> _Brief_
Extract the text lines from all of the records below, reproducing each line verbatim and in its original order. Omit the picture markers from the output.

> _Extracted records_
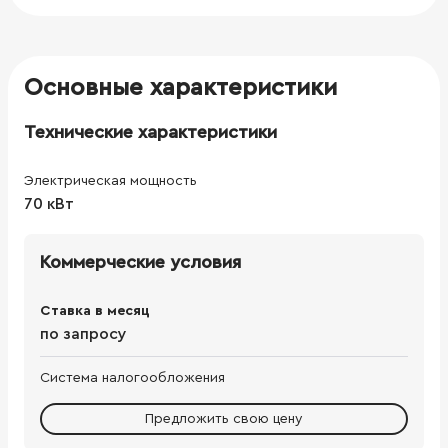
Основные характеристики
Технические характеристики
Электрическая мощность
70 кВт
Коммерческие условия
Ставка в месяц
по запросу
Система налогообложения
Предложить свою цену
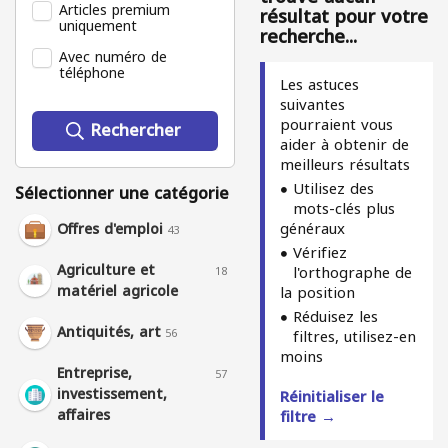
Articles premium
résultat pour votre
uniquement
recherche...
Avec numéro de
téléphone
Les astuces
suivantes
pourraient vous
Rechercher
aider à obtenir de
meilleurs résultats
Utilisez des
Sélectionner une catégorie
mots-clés plus
généraux
Offres d'emploi
43
Vérifiez
Agriculture et
l'orthographe de
18
matériel agricole
la position
Réduisez les
Antiquités, art
56
filtres, utilisez-en
moins
Entreprise,
57
investissement,
Réinitialiser le
affaires
filtre →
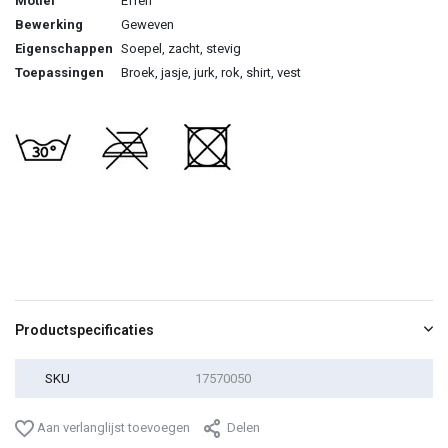
Motief
Effen
Bewerking
Geweven
Eigenschappen
Soepel, zacht, stevig
Toepassingen
Broek, jasje, jurk, rok, shirt, vest
Productspecificaties
SKU
17570050
Aan verlanglijst toevoegen
Delen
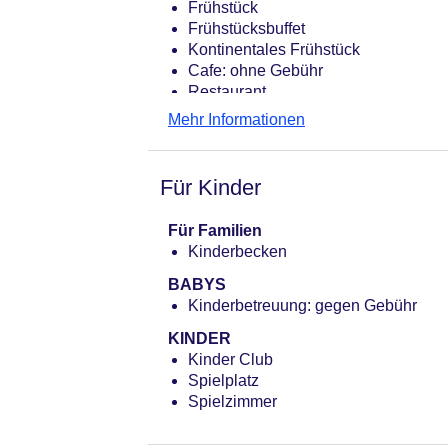
Frühstück
Frühstücksbuffet
Kontinentales Frühstück
Cafe: ohne Gebühr
Restaurant
Mehr Informationen
Für Kinder
Für Familien
Kinderbecken
BABYS
Kinderbetreuung: gegen Gebühr
KINDER
Kinder Club
Spielplatz
Spielzimmer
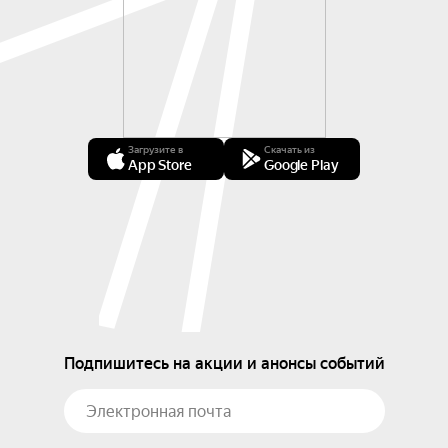
Загрузите в
Скачать из
App Store
Google Play
Подпишитесь на акции и анонсы событий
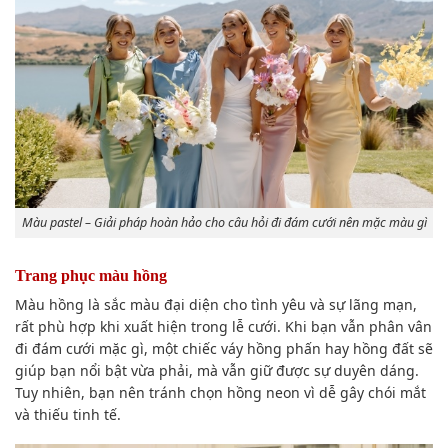
Màu pastel – Giải pháp hoàn hảo cho câu hỏi đi đám cưới nên mặc màu gì
Trang phục màu hồng
Màu hồng là sắc màu đại diện cho tình yêu và sự lãng mạn,
rất phù hợp khi xuất hiện trong lễ cưới. Khi bạn vẫn phân vân
đi đám cưới mặc gì, một chiếc váy hồng phấn hay hồng đất sẽ
giúp bạn nổi bật vừa phải, mà vẫn giữ được sự duyên dáng.
Tuy nhiên, bạn nên tránh chọn hồng neon vì dễ gây chói mắt
và thiếu tinh tế.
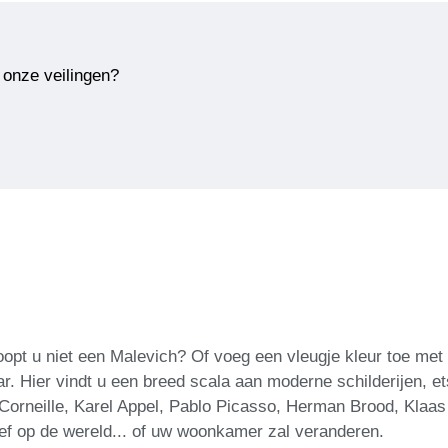
 onze veilingen?
pt u niet een Malevich? Of voeg een vleugje kleur toe met
 Hier vindt u een breed scala aan moderne schilderijen, et
Corneille, Karel Appel, Pablo Picasso, Herman Brood, Klaas
ief op de wereld... of uw woonkamer zal veranderen.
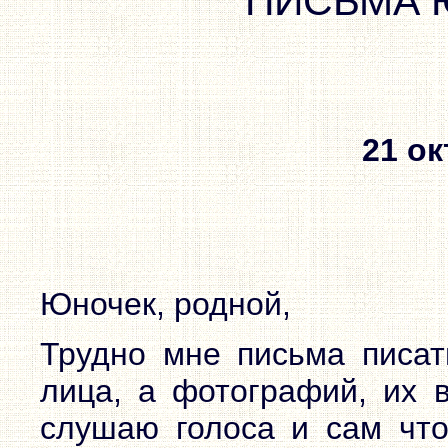
ПИСЬМА 
21 ок
Юночек, родной,
Трудно мне письма писат
лица, а фотографий, их в
слушаю голоса и сам что-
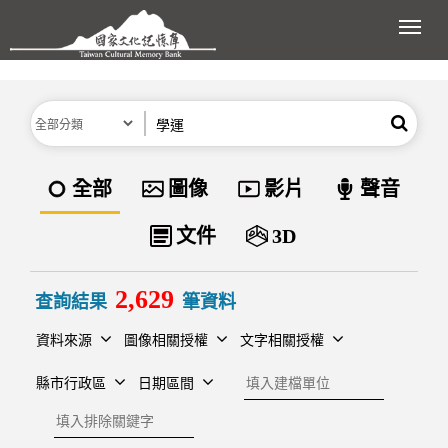
跳到主要內容區塊
展開
分類
關鍵字
搜尋
資料類型
全部
圖像
影片
聲音
文件
3D
2,629
查詢結果
筆資料
資料來源
圖像相關授權
文字相關授權
建檔單位
縣市行政區
日期區間
排除關鍵字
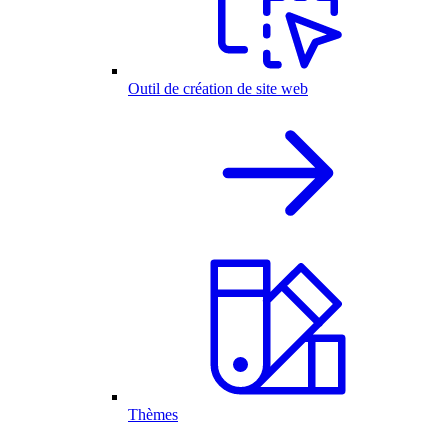
Outil de création de site web
Thèmes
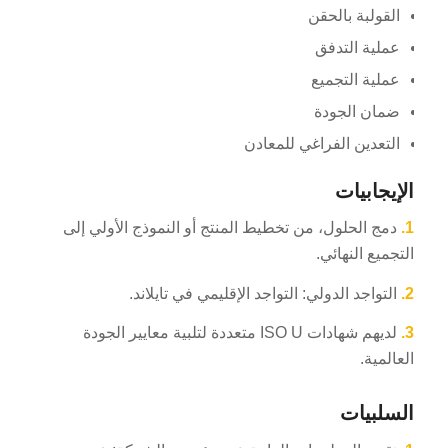
القولبة بالحقن
عملية التدفق
عملية التجميع
ضمان الجودة
التعدين الفراغي للمعادن
الإيجابيات
1.
دمج الحلول، من تخطيط المنتج أو النموذج الأولي إلى
التجميع النهائي.
2.
التواجد الدولي: التواجد الإقليمي في تايلاند.
3.
لديهم شهادات ISO U متعددة لتلبية معايير الجودة
العالمية.
السلبيات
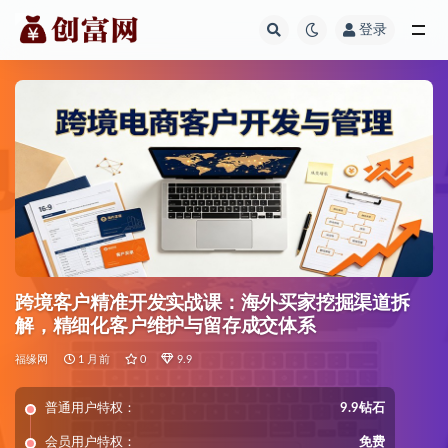
登录
全部
跨境客户精准开发实战课：海外买家挖掘渠道拆
解，精细化客户维护与留存成交体系
福缘网
1 月前
0
9.9
普通用户特权：
9.9钻石
会员用户特权：
免费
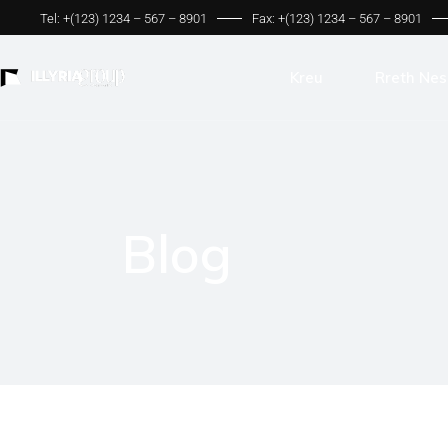
Tel: +(123) 1234 – 567 – 8901
Fax: +(123) 1234 – 567 – 8901
Kreu
Rreth Nes
Blog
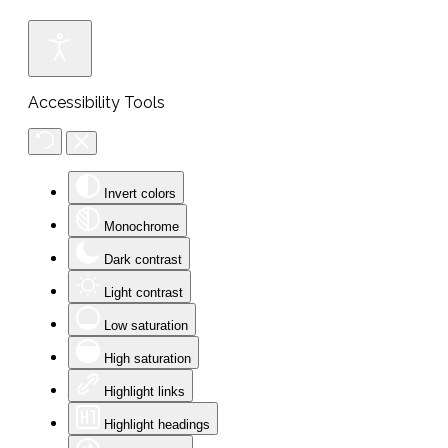
Accessibility Tools
Invert colors
Monochrome
Dark contrast
Light contrast
Low saturation
High saturation
Highlight links
Highlight headings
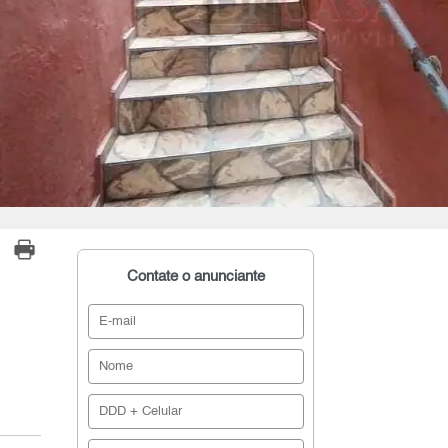
Contate o anunciante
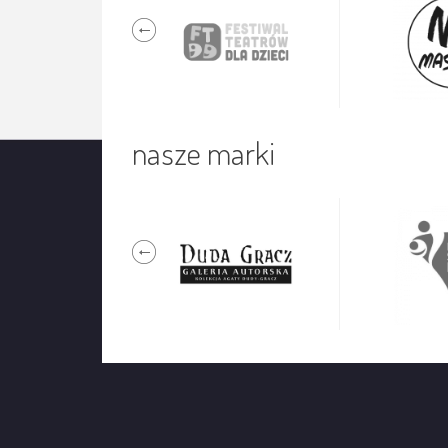
nasze marki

> _Worked solution_
Основные характеристики
Технические характеристики
Электрическая мощность
70 кВт
Коммерческие условия
Ставка в месяц
по запросу
Система налогообложения
Предложить свою цену
Articles premium
résultat pour votre
uniquement
recherche...
Avec numéro de
téléphone
Les astuces
suivantes
pourraient vous
Rechercher
aider à obtenir de
meilleurs résultats
Utilisez des
Sélectionner une catégorie
mots-clés plus
généraux
Offres d'emploi
43
Vérifiez
Agriculture et
l'orthographe de
18
matériel agricole
la position
Réduisez les
Antiquités, art
56
filtres, utilisez-en
moins
Entreprise,
57
investissement,
Réinitialiser le
affaires
filtre →
Motief
Effen
Bewerking
Geweven
Eigenschappen
Soepel, zacht, stevig
Toepassingen
Broek, jasje, jurk, rok, shirt, vest
Productspecificaties
SKU
17570050
Aan verlanglijst toevoegen
Delen
Frühstück
Frühstücksbuffet
Kontinentales Frühstück
Cafe: ohne Gebühr
Restaurant
Mehr Informationen
Für Kinder
Für Familien
Kinderbecken
BABYS
Kinderbetreuung: gegen Gebühr
KINDER
Kinder Club
Spielplatz
Spielzimmer
Загрузите в
Скачать из
App Store
Google Play
Подпишитесь на акции и анонсы событий
Màu pastel – Giải pháp hoàn hảo cho câu hỏi đi đám cưới nên mặc màu gì
Trang phục màu hồng
Màu hồng là sắc màu đại diện cho tình yêu và sự lãng mạn,
rất phù hợp khi xuất hiện trong lễ cưới. Khi bạn vẫn phân vân
đi đám cưới mặc gì, một chiếc váy hồng phấn hay hồng đất sẽ
giúp bạn nổi bật vừa phải, mà vẫn giữ được sự duyên dáng.
Tuy nhiên, bạn nên tránh chọn hồng neon vì dễ gây chói mắt
và thiếu tinh tế.
 onze veilingen?
pt u niet een Malevich? Of voeg een vleugje kleur toe met
 Hier vindt u een breed scala aan moderne schilderijen, et
Corneille, Karel Appel, Pablo Picasso, Herman Brood, Klaas
ief op de wereld... of uw woonkamer zal veranderen.
ПИСЬМА 
21 ок
Юночек, родной,
Трудно мне письма писат
лица, а фотографий, их в
слушаю голоса и сам что-
跳到主要內容區塊
展開
分類
關鍵字
搜尋
資料類型
全部
圖像
影片
聲音
文件
3D
2,629
查詢結果
筆資料
資料來源
圖像相關授權
文字相關授權
建檔單位
縣市行政區
日期區間
排除關鍵字
Outil de création de site web
Thèmes
القولبة بالحقن
عملية التدفق
عملية التجميع
ضمان الجودة
التعدين الفراغي للمعادن
الإيجابيات
1.
دمج الحلول، من تخطيط المنتج أو النموذج الأولي إلى
التجميع النهائي.
2.
التواجد الدولي: التواجد الإقليمي في تايلاند.
3.
لديهم شهادات ISO U متعددة لتلبية معايير الجودة
العالمية.
السلبيات
登录
全部
跨境客户精准开发实战课：海外买家挖掘渠道拆
解，精细化客户维护与留存成交体系
福缘网
1 月前
0
9.9
普通用户特权：
9.9钻石
会员用户特权：
免费
Tel: +(123) 1234 – 567 – 8901
Fax: +(123) 1234 – 567 – 8901
Kreu
Rreth Nes
Blog
Accessibility Tools
Invert colors
Monochrome
Dark contrast
Light contrast
Low saturation
High saturation
Highlight links
Highlight headings
Contate o anunciante
nasze marki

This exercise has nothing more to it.